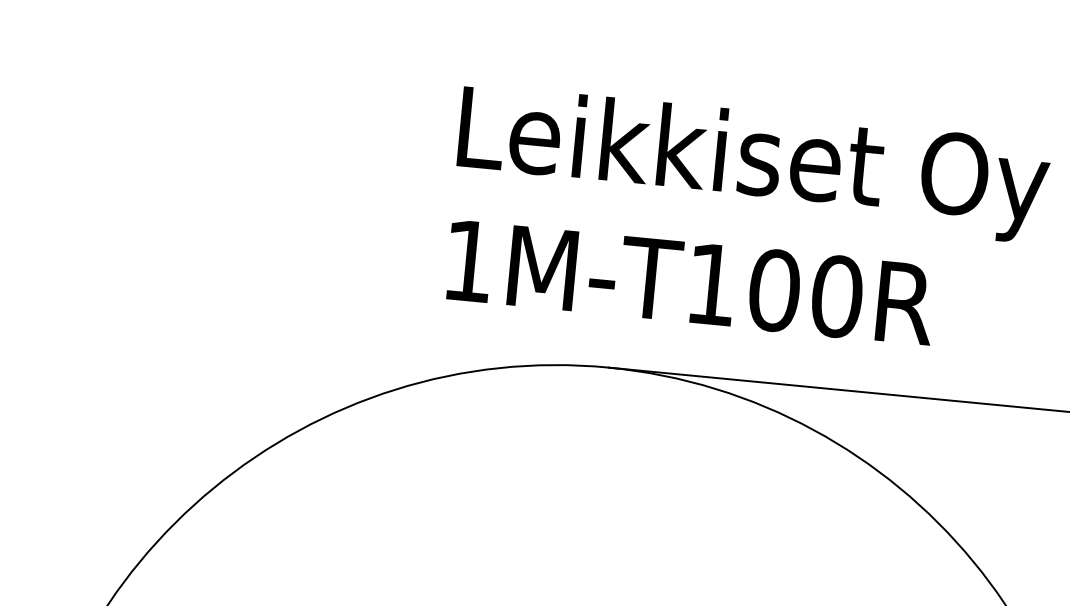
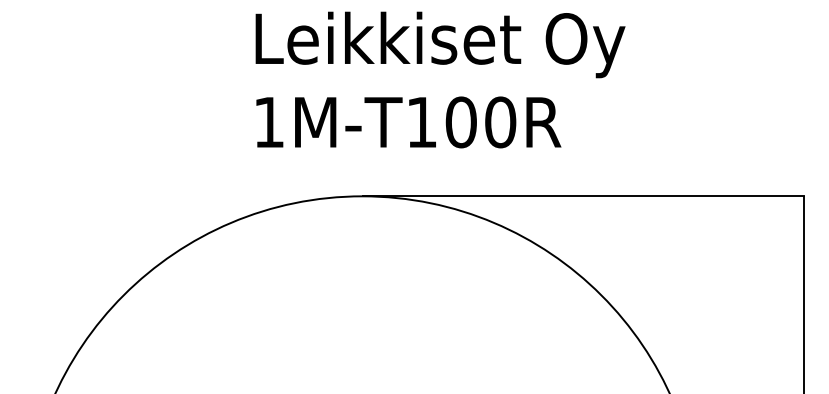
text: (747, 219) -> (440, 79), moved

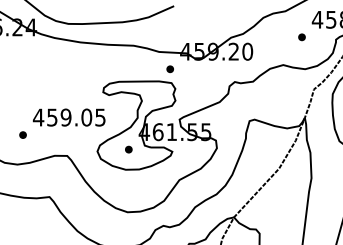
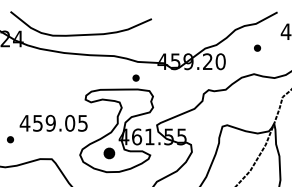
part: (301, 37) -> (257, 48), moved
part: (169, 69) -> (135, 78), moved
part: (128, 149) -> (109, 153), size x1.6

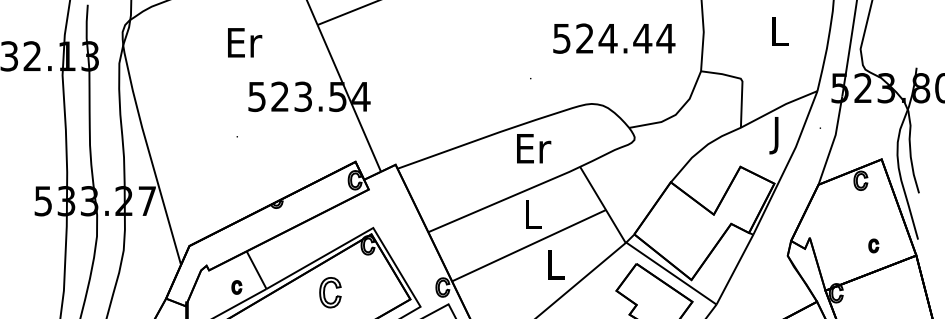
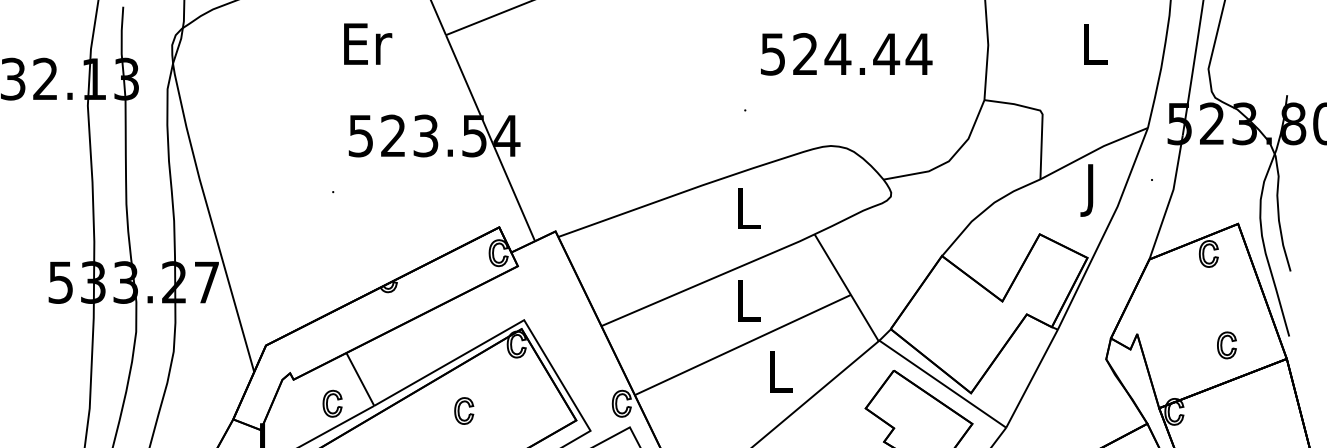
text: (614, 38) -> (846, 54), moved
text: (245, 42) -> (368, 43), moved
text: (534, 148) -> (750, 208), Er -> L
part: (873, 246) -> (1226, 345), size x1.43
part: (236, 287) -> (332, 403), size x1.43
part: (330, 292) -> (464, 410), size x0.62

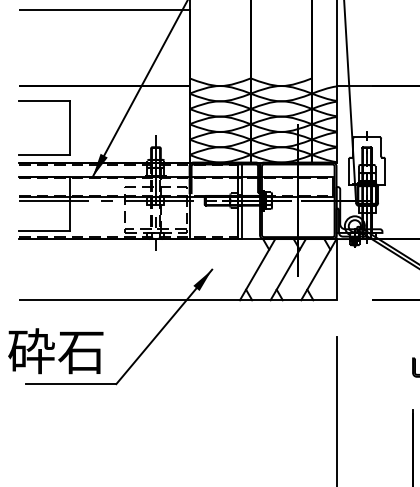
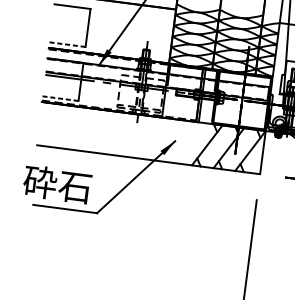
line: (44, 154) -> (67, 44), solid -> dashed
line: (44, 231) -> (60, 98), solid -> dashed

::::

§ **WHAT THE EXERCISE ASKS**
Print the stretch of the data from the line with "text: (245, 42) -> (368, 43), moved" through its last line, exactly and with both ends kept. Omit pictures.

§ **SOLVED EXERCISE**
text: (245, 42) -> (368, 43), moved
text: (534, 148) -> (750, 208), Er -> L
part: (873, 246) -> (1226, 345), size x1.43
part: (236, 287) -> (332, 403), size x1.43
part: (330, 292) -> (464, 410), size x0.62

line: (44, 154) -> (67, 44), solid -> dashed
line: (44, 231) -> (60, 98), solid -> dashed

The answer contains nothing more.